## ASSIGNMENT
Transcribe every record below word for word.
=== Section Start ===
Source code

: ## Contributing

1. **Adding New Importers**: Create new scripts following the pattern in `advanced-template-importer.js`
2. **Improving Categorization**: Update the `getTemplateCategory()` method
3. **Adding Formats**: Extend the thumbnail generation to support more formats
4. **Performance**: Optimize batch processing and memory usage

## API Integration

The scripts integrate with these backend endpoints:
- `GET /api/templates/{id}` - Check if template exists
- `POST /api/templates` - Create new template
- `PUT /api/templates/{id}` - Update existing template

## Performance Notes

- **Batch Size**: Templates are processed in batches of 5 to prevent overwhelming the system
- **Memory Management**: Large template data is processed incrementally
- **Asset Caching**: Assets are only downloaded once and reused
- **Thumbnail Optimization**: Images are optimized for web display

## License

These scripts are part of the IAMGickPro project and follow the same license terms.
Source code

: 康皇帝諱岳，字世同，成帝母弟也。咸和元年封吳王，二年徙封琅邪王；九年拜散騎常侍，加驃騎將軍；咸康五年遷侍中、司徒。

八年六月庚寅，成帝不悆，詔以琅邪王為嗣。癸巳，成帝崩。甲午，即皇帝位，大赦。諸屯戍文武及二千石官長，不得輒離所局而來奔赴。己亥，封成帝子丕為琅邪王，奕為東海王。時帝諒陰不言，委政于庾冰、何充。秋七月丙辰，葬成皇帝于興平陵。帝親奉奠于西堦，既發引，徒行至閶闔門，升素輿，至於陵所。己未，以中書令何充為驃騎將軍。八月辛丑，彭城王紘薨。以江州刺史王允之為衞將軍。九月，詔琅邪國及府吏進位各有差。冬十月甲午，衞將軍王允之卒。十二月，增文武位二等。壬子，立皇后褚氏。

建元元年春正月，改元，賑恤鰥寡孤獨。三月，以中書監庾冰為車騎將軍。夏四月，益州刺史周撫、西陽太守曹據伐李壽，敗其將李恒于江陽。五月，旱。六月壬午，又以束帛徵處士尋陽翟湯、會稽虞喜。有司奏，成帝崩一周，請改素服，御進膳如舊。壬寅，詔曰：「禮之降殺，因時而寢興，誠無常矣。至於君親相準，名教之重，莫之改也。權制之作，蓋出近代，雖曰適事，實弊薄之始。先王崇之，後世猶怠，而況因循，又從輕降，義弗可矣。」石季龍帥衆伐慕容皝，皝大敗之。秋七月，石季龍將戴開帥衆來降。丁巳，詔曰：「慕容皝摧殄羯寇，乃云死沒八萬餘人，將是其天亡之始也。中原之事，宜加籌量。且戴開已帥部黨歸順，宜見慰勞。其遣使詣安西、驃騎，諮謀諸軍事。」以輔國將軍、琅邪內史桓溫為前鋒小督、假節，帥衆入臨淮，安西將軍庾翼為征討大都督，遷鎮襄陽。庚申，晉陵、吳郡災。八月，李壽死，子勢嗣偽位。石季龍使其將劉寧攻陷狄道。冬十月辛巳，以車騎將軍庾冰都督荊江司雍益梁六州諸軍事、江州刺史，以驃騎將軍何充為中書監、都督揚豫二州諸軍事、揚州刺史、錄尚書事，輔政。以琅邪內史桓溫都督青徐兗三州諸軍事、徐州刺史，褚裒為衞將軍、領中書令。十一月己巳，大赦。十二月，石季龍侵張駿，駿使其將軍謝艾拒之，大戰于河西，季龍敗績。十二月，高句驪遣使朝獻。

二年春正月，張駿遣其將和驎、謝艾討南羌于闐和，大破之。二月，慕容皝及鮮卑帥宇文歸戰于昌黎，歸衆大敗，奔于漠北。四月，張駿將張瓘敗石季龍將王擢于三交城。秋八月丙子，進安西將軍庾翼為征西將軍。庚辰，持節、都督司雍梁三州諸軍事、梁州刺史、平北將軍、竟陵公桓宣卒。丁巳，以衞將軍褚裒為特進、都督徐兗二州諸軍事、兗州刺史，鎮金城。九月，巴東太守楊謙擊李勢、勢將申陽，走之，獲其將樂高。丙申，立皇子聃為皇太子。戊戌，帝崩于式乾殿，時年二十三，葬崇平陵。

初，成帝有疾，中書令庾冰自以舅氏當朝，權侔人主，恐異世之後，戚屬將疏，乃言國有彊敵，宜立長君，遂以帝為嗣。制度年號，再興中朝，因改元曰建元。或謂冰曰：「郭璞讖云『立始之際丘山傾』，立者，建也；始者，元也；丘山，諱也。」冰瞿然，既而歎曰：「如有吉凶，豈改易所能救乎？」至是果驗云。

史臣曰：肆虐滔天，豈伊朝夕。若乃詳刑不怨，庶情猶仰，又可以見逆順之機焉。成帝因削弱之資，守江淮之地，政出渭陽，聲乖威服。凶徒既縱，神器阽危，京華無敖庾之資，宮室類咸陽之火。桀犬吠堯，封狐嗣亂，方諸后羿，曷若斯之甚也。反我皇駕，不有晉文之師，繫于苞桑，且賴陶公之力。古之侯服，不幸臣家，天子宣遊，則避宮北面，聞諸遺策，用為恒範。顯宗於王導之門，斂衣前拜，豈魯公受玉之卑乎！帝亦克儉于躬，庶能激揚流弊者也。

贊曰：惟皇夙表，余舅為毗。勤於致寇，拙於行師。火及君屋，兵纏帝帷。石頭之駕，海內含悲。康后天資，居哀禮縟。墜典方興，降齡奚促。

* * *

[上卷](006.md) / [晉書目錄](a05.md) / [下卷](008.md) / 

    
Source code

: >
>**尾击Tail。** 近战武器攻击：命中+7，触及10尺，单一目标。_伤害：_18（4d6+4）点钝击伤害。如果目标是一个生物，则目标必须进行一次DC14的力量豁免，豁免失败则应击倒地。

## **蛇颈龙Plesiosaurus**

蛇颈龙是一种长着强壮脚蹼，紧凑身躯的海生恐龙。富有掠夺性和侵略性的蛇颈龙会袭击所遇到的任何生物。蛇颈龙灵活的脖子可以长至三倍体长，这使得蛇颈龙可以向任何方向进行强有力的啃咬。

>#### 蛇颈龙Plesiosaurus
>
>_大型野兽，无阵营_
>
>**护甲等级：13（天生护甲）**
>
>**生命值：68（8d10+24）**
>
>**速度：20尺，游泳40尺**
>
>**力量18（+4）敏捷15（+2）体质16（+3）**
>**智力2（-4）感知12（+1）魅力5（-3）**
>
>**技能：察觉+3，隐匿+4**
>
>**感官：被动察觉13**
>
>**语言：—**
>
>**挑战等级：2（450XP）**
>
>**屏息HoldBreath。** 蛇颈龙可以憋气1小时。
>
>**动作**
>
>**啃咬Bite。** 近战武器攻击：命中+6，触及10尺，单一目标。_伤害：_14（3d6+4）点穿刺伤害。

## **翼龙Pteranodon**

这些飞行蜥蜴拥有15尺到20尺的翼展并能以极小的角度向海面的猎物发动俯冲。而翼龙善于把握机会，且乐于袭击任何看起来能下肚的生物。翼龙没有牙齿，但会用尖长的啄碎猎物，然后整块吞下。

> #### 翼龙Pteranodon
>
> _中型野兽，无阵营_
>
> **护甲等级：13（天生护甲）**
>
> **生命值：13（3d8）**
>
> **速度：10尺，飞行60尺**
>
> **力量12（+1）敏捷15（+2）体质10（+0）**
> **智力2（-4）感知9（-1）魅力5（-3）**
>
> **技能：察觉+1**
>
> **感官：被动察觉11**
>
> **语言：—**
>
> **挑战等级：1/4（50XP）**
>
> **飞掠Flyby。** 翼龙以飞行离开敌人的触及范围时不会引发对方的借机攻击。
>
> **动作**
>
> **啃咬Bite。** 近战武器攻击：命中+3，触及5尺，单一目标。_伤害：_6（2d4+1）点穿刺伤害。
=== Section End ===
## TASK ANSWER
Source code

: ## Contributing

1. **Adding New Importers**: Create new scripts following the pattern in `advanced-template-importer.js`
2. **Improving Categorization**: Update the `getTemplateCategory()` method
3. **Adding Formats**: Extend the thumbnail generation to support more formats
4. **Performance**: Optimize batch processing and memory usage

## API Integration

The scripts integrate with these backend endpoints:
- `GET /api/templates/{id}` - Check if template exists
- `POST /api/templates` - Create new template
- `PUT /api/templates/{id}` - Update existing template

## Performance Notes

- **Batch Size**: Templates are processed in batches of 5 to prevent overwhelming the system
- **Memory Management**: Large template data is processed incrementally
- **Asset Caching**: Assets are only downloaded once and reused
- **Thumbnail Optimization**: Images are optimized for web display

## License

These scripts are part of the IAMGickPro project and follow the same license terms.
Source code

: 康皇帝諱岳，字世同，成帝母弟也。咸和元年封吳王，二年徙封琅邪王；九年拜散騎常侍，加驃騎將軍；咸康五年遷侍中、司徒。

八年六月庚寅，成帝不悆，詔以琅邪王為嗣。癸巳，成帝崩。甲午，即皇帝位，大赦。諸屯戍文武及二千石官長，不得輒離所局而來奔赴。己亥，封成帝子丕為琅邪王，奕為東海王。時帝諒陰不言，委政于庾冰、何充。秋七月丙辰，葬成皇帝于興平陵。帝親奉奠于西堦，既發引，徒行至閶闔門，升素輿，至於陵所。己未，以中書令何充為驃騎將軍。八月辛丑，彭城王紘薨。以江州刺史王允之為衞將軍。九月，詔琅邪國及府吏進位各有差。冬十月甲午，衞將軍王允之卒。十二月，增文武位二等。壬子，立皇后褚氏。

建元元年春正月，改元，賑恤鰥寡孤獨。三月，以中書監庾冰為車騎將軍。夏四月，益州刺史周撫、西陽太守曹據伐李壽，敗其將李恒于江陽。五月，旱。六月壬午，又以束帛徵處士尋陽翟湯、會稽虞喜。有司奏，成帝崩一周，請改素服，御進膳如舊。壬寅，詔曰：「禮之降殺，因時而寢興，誠無常矣。至於君親相準，名教之重，莫之改也。權制之作，蓋出近代，雖曰適事，實弊薄之始。先王崇之，後世猶怠，而況因循，又從輕降，義弗可矣。」石季龍帥衆伐慕容皝，皝大敗之。秋七月，石季龍將戴開帥衆來降。丁巳，詔曰：「慕容皝摧殄羯寇，乃云死沒八萬餘人，將是其天亡之始也。中原之事，宜加籌量。且戴開已帥部黨歸順，宜見慰勞。其遣使詣安西、驃騎，諮謀諸軍事。」以輔國將軍、琅邪內史桓溫為前鋒小督、假節，帥衆入臨淮，安西將軍庾翼為征討大都督，遷鎮襄陽。庚申，晉陵、吳郡災。八月，李壽死，子勢嗣偽位。石季龍使其將劉寧攻陷狄道。冬十月辛巳，以車騎將軍庾冰都督荊江司雍益梁六州諸軍事、江州刺史，以驃騎將軍何充為中書監、都督揚豫二州諸軍事、揚州刺史、錄尚書事，輔政。以琅邪內史桓溫都督青徐兗三州諸軍事、徐州刺史，褚裒為衞將軍、領中書令。十一月己巳，大赦。十二月，石季龍侵張駿，駿使其將軍謝艾拒之，大戰于河西，季龍敗績。十二月，高句驪遣使朝獻。

二年春正月，張駿遣其將和驎、謝艾討南羌于闐和，大破之。二月，慕容皝及鮮卑帥宇文歸戰于昌黎，歸衆大敗，奔于漠北。四月，張駿將張瓘敗石季龍將王擢于三交城。秋八月丙子，進安西將軍庾翼為征西將軍。庚辰，持節、都督司雍梁三州諸軍事、梁州刺史、平北將軍、竟陵公桓宣卒。丁巳，以衞將軍褚裒為特進、都督徐兗二州諸軍事、兗州刺史，鎮金城。九月，巴東太守楊謙擊李勢、勢將申陽，走之，獲其將樂高。丙申，立皇子聃為皇太子。戊戌，帝崩于式乾殿，時年二十三，葬崇平陵。

初，成帝有疾，中書令庾冰自以舅氏當朝，權侔人主，恐異世之後，戚屬將疏，乃言國有彊敵，宜立長君，遂以帝為嗣。制度年號，再興中朝，因改元曰建元。或謂冰曰：「郭璞讖云『立始之際丘山傾』，立者，建也；始者，元也；丘山，諱也。」冰瞿然，既而歎曰：「如有吉凶，豈改易所能救乎？」至是果驗云。

史臣曰：肆虐滔天，豈伊朝夕。若乃詳刑不怨，庶情猶仰，又可以見逆順之機焉。成帝因削弱之資，守江淮之地，政出渭陽，聲乖威服。凶徒既縱，神器阽危，京華無敖庾之資，宮室類咸陽之火。桀犬吠堯，封狐嗣亂，方諸后羿，曷若斯之甚也。反我皇駕，不有晉文之師，繫于苞桑，且賴陶公之力。古之侯服，不幸臣家，天子宣遊，則避宮北面，聞諸遺策，用為恒範。顯宗於王導之門，斂衣前拜，豈魯公受玉之卑乎！帝亦克儉于躬，庶能激揚流弊者也。

贊曰：惟皇夙表，余舅為毗。勤於致寇，拙於行師。火及君屋，兵纏帝帷。石頭之駕，海內含悲。康后天資，居哀禮縟。墜典方興，降齡奚促。

* * *

[上卷](006.md) / [晉書目錄](a05.md) / [下卷](008.md) / 

    
Source code

: >
>**尾击Tail。** 近战武器攻击：命中+7，触及10尺，单一目标。_伤害：_18（4d6+4）点钝击伤害。如果目标是一个生物，则目标必须进行一次DC14的力量豁免，豁免失败则应击倒地。

## **蛇颈龙Plesiosaurus**

蛇颈龙是一种长着强壮脚蹼，紧凑身躯的海生恐龙。富有掠夺性和侵略性的蛇颈龙会袭击所遇到的任何生物。蛇颈龙灵活的脖子可以长至三倍体长，这使得蛇颈龙可以向任何方向进行强有力的啃咬。

>#### 蛇颈龙Plesiosaurus
>
>_大型野兽，无阵营_
>
>**护甲等级：13（天生护甲）**
>
>**生命值：68（8d10+24）**
>
>**速度：20尺，游泳40尺**
>
>**力量18（+4）敏捷15（+2）体质16（+3）**
>**智力2（-4）感知12（+1）魅力5（-3）**
>
>**技能：察觉+3，隐匿+4**
>
>**感官：被动察觉13**
>
>**语言：—**
>
>**挑战等级：2（450XP）**
>
>**屏息HoldBreath。** 蛇颈龙可以憋气1小时。
>
>**动作**
>
>**啃咬Bite。** 近战武器攻击：命中+6，触及10尺，单一目标。_伤害：_14（3d6+4）点穿刺伤害。

## **翼龙Pteranodon**

这些飞行蜥蜴拥有15尺到20尺的翼展并能以极小的角度向海面的猎物发动俯冲。而翼龙善于把握机会，且乐于袭击任何看起来能下肚的生物。翼龙没有牙齿，但会用尖长的啄碎猎物，然后整块吞下。

> #### 翼龙Pteranodon
>
> _中型野兽，无阵营_
>
> **护甲等级：13（天生护甲）**
>
> **生命值：13（3d8）**
>
> **速度：10尺，飞行60尺**
>
> **力量12（+1）敏捷15（+2）体质10（+0）**
> **智力2（-4）感知9（-1）魅力5（-3）**
>
> **技能：察觉+1**
>
> **感官：被动察觉11**
>
> **语言：—**
>
> **挑战等级：1/4（50XP）**
>
> **飞掠Flyby。** 翼龙以飞行离开敌人的触及范围时不会引发对方的借机攻击。
>
> **动作**
>
> **啃咬Bite。** 近战武器攻击：命中+3，触及5尺，单一目标。_伤害：_6（2d4+1）点穿刺伤害。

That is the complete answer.